There was strong evidence that Fagg was back to his best form in 1938. He set a first-class world record playing for Kent against Essex at Colchester, scoring 244 in the first innings and an undefeated 202 in the second innings in a drawn match, becoming the first batsman in first-class cricket history to score double centuries in both innings of a match. This feat was not equalled until 2019, when it was achieved in Sri Lankan domestic cricket by Angelo Perera. The 1938 season was a year of record-breaking, and the young Leonard Hutton cemented his place as England's first choice opener with his 364 against the Australians at The Oval.

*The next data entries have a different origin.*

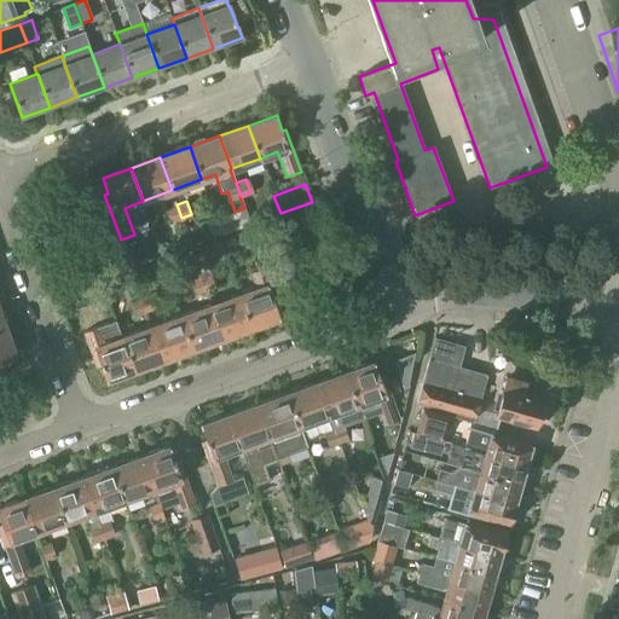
[(172,221),(181,218),(177,204),(166,208),(172,221)]
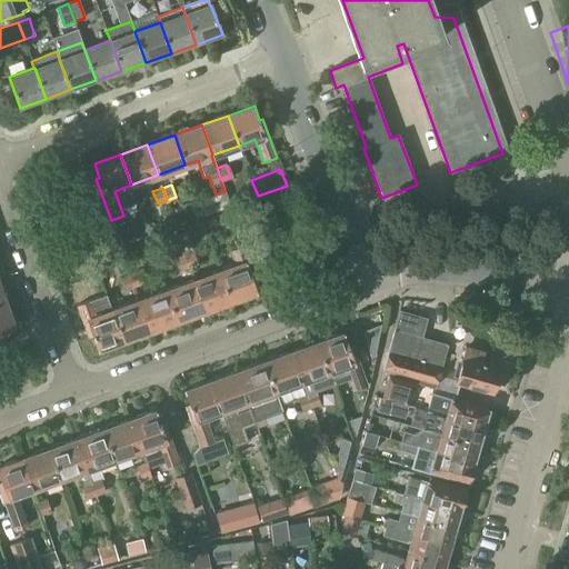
[(222,208),(220,203),(200,210),(202,216),(222,208)]
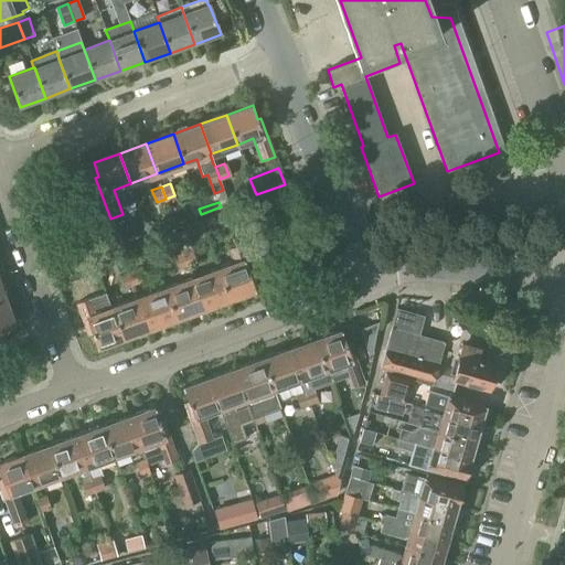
[(228,209),(216,214),(221,226),(233,222),(228,209)]
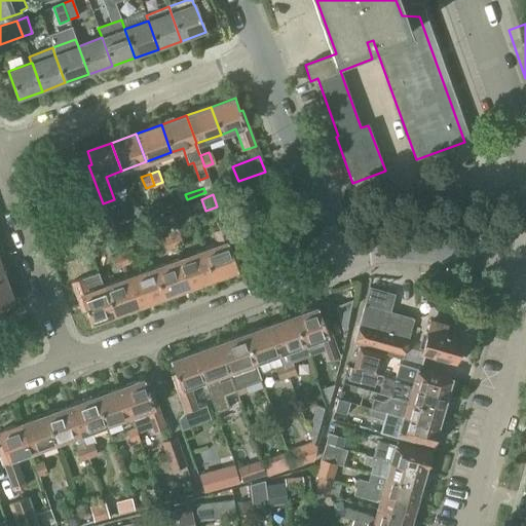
[(106,211),(96,214),(101,228),(111,224),(106,211)]
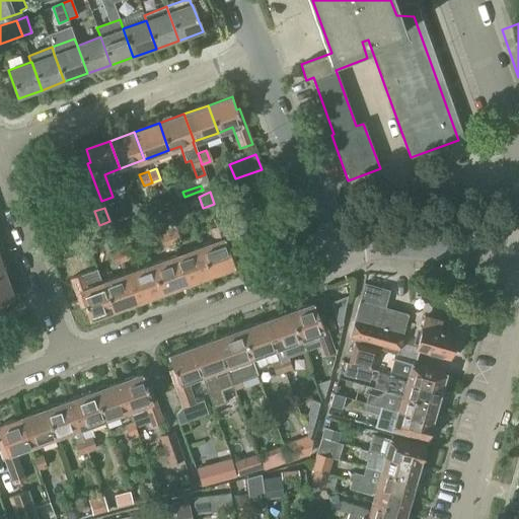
[(167,233),(176,230),(168,209),(159,212),(166,233),(167,233)]
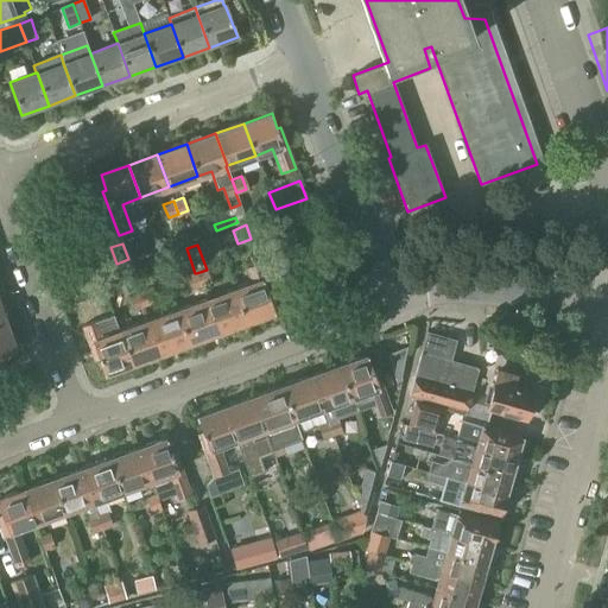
[(235,289),(248,323),(274,312),(270,298),(272,297),(260,263),(247,267),(253,283),(235,289)]
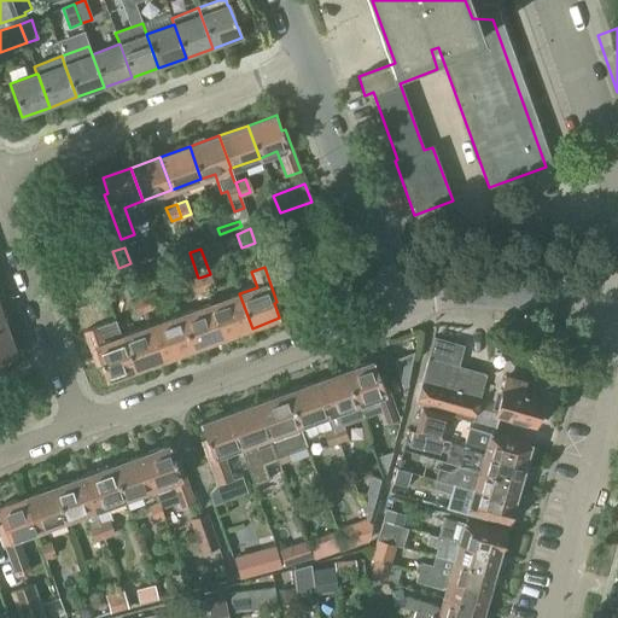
[(199,278),(204,291),(214,287),(210,274),(199,278)]
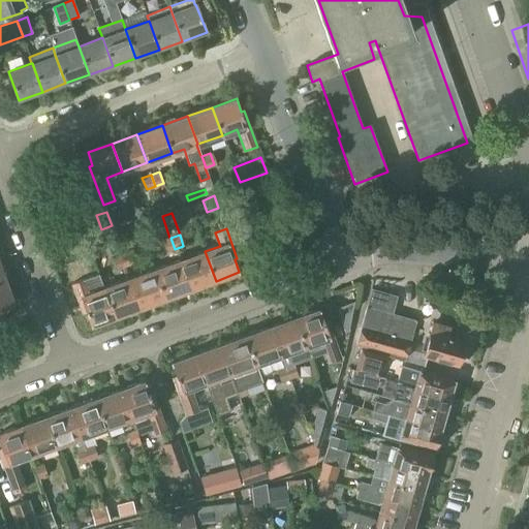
[(166,252),(175,249),(170,238),(169,238),(162,241),(166,252)]
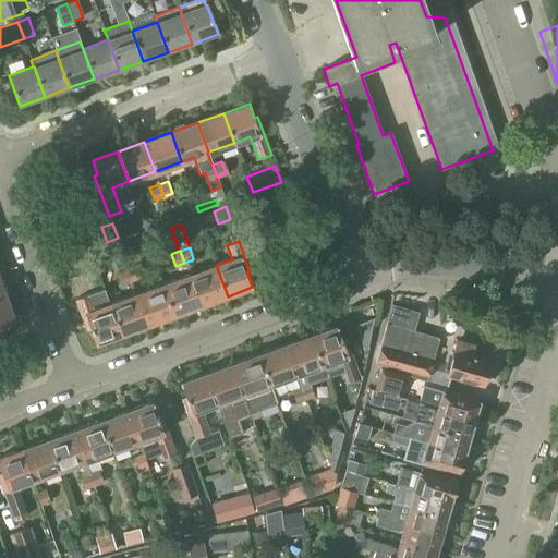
[(101,252),(92,256),(96,266),(106,263),(101,252)]
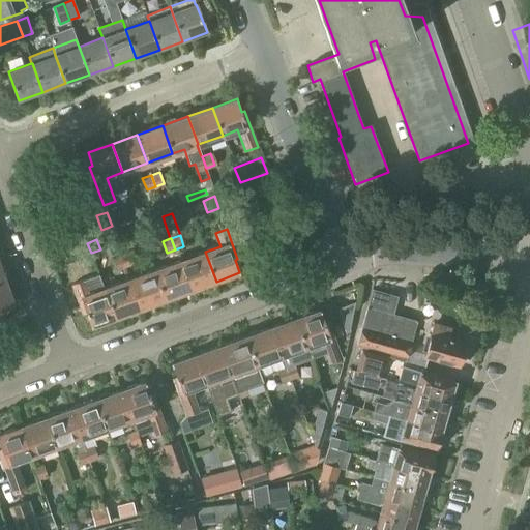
[(65,265),(87,257),(83,244),(61,253),(65,265)]
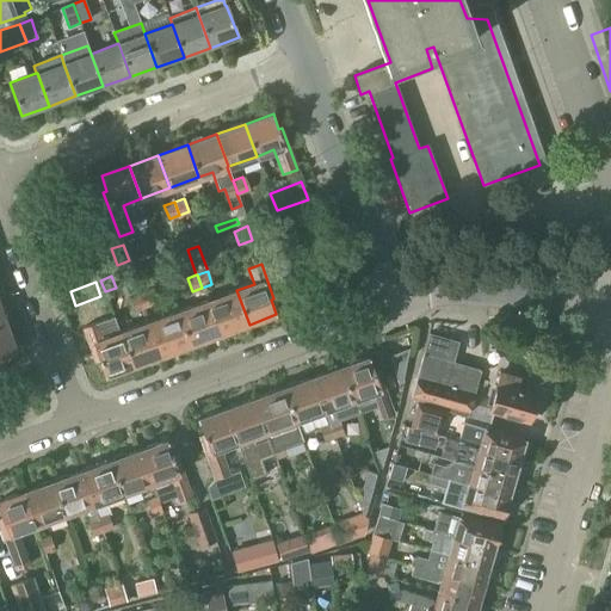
[(220,335),(250,325),(236,290),(207,301),(220,335)]
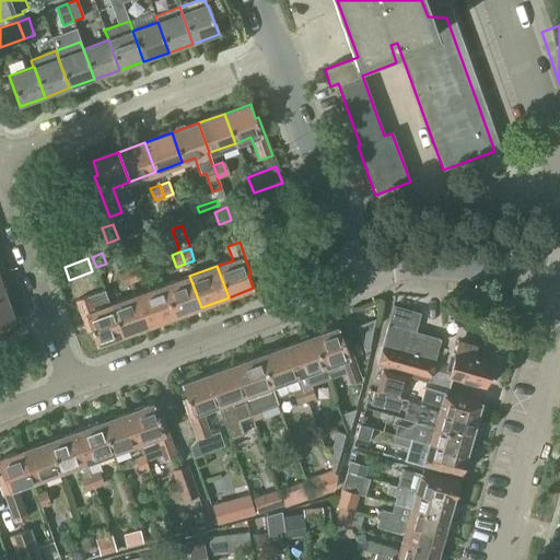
[(127,270),(132,283),(141,280),(137,267),(127,270)]
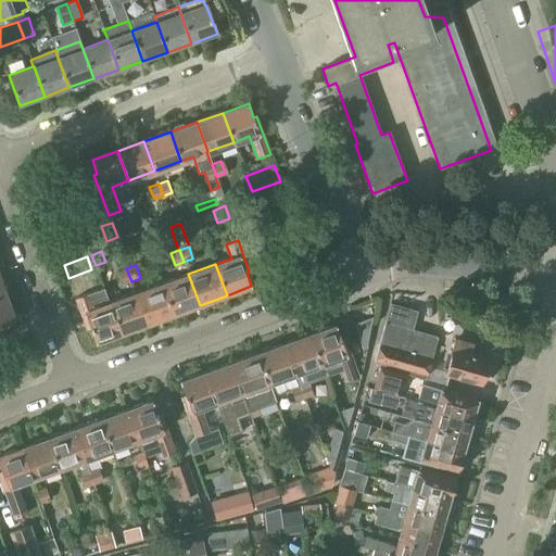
[(122,283),(131,281),(126,268),(117,272),(122,283)]
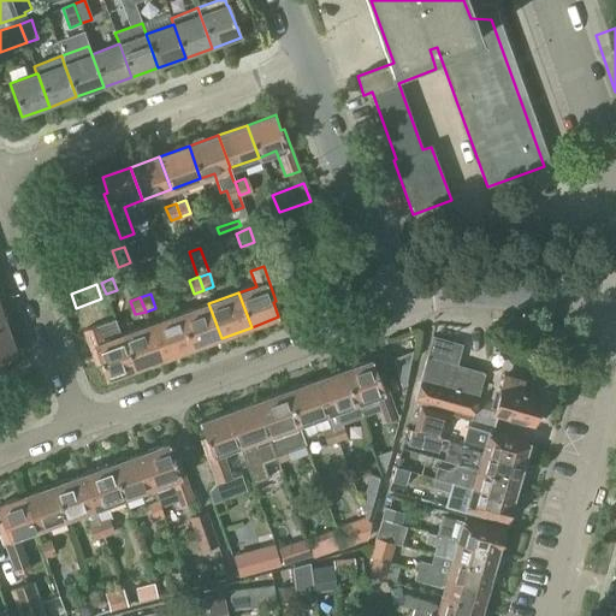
[(191,348),(221,338),(208,303),(179,314),(191,348)]
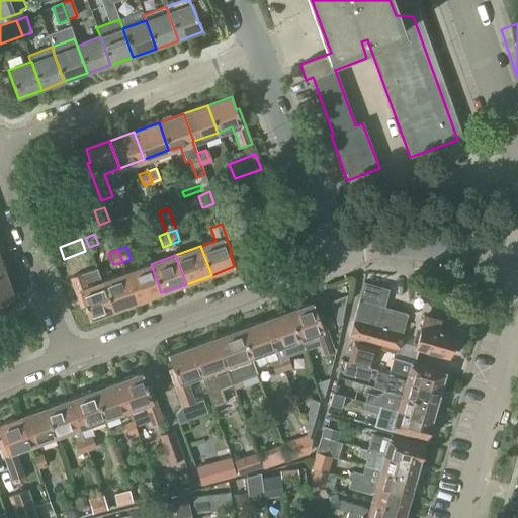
[(137,301),(161,292),(151,264),(126,273),(137,301)]
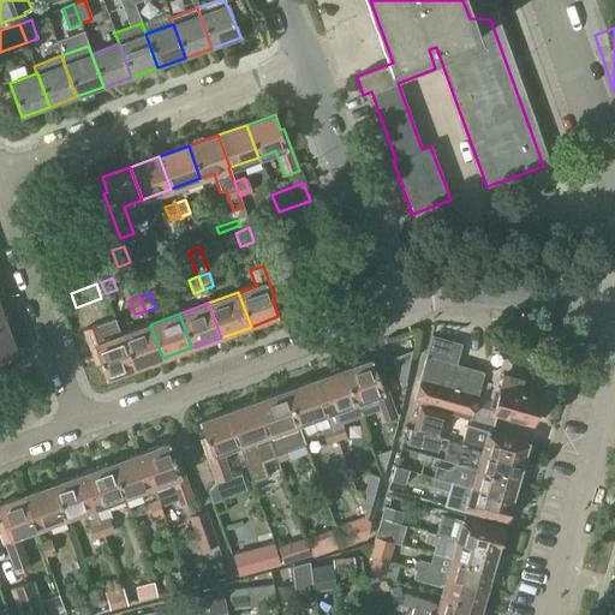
[(132,369),(162,358),(150,324),(120,335),(132,369)]
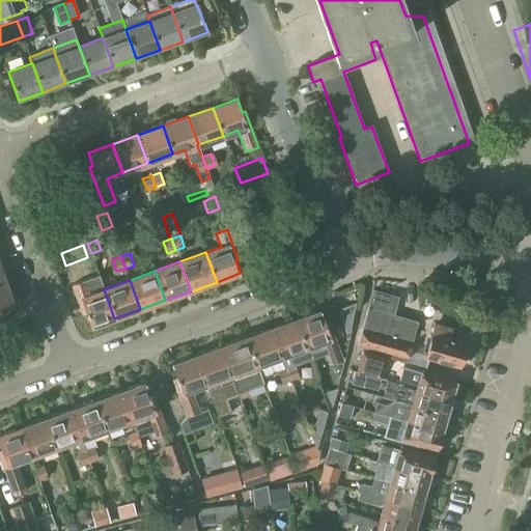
[(0,313),(1,313),(0,310),(14,305),(5,281),(0,282),(0,313)]
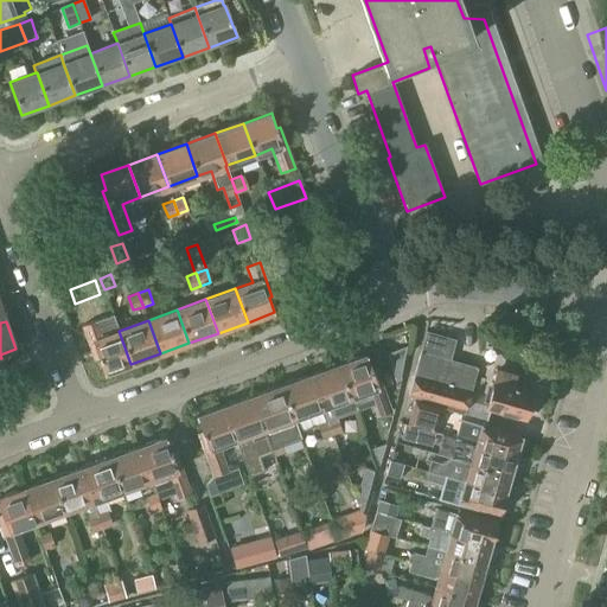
[(131,364),(119,331),(102,337),(96,321),(83,326),(95,359),(98,359),(103,374),(131,364)]
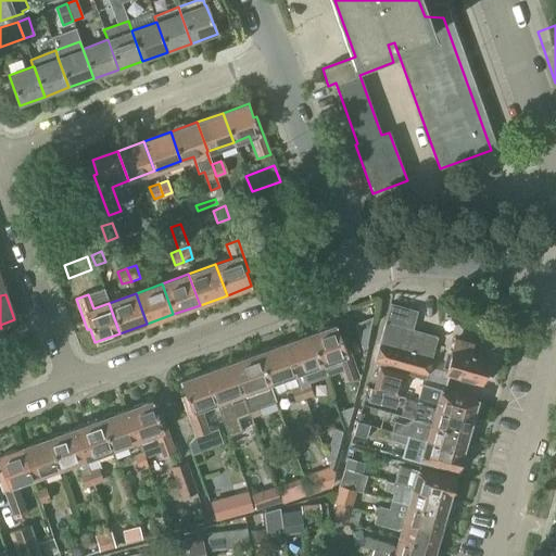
[(426,379),(438,337),(413,329),(418,312),(391,304),(375,361),(379,366),(426,379)]
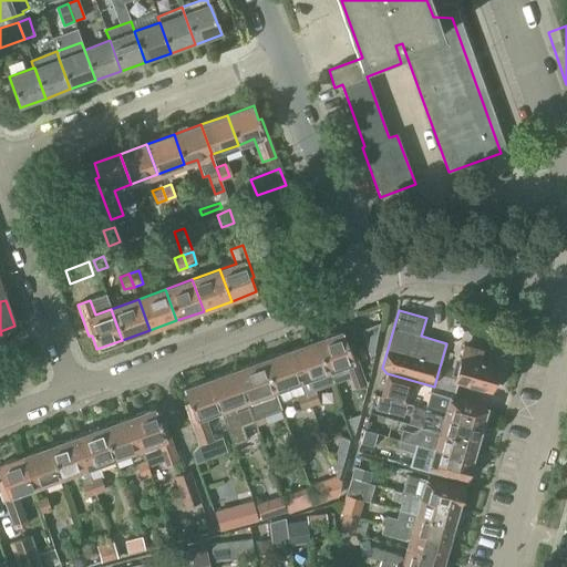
[(373,356),(379,323),(360,331),(370,357),(373,356)]
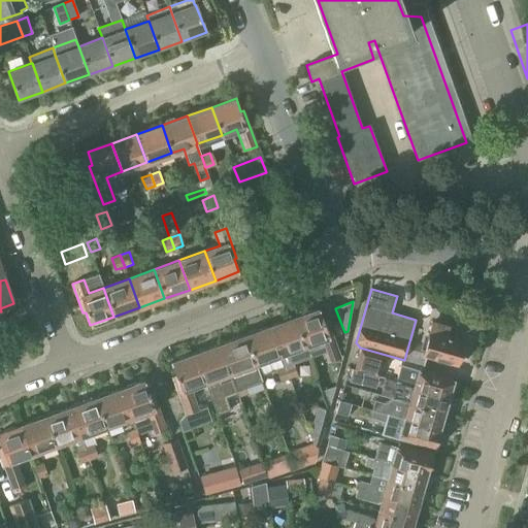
[(324,322),(319,308),(295,318),(305,345),(310,358),(325,353),(328,363),(340,358),(327,321),(324,322)]
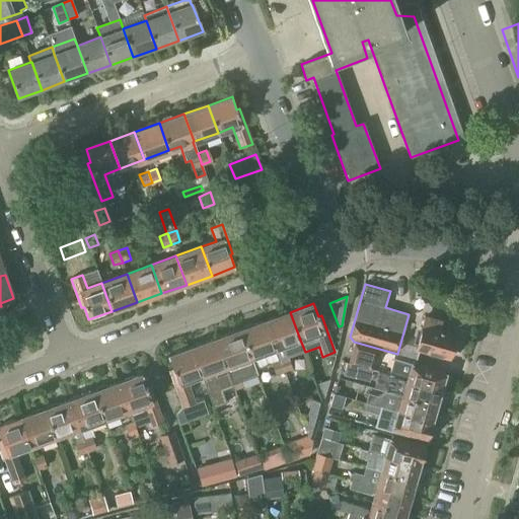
[(288,358),(305,352),(300,340),(290,312),(266,321),(276,349),(275,350),(279,361),(280,361),(288,358)]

Fagg played only one more Test, though he remained a consistent scorer in county cricket until the mid-1950s. In all, he scored 58 centuries and more than 25,000 runs.

After retirement, he became a cricket umpire, officiating in eighteen Test matches and seven One Day Internationals. In an incident at Edgbaston in 1973, he refused to take the field after the West Indies team disputed one of his decisions.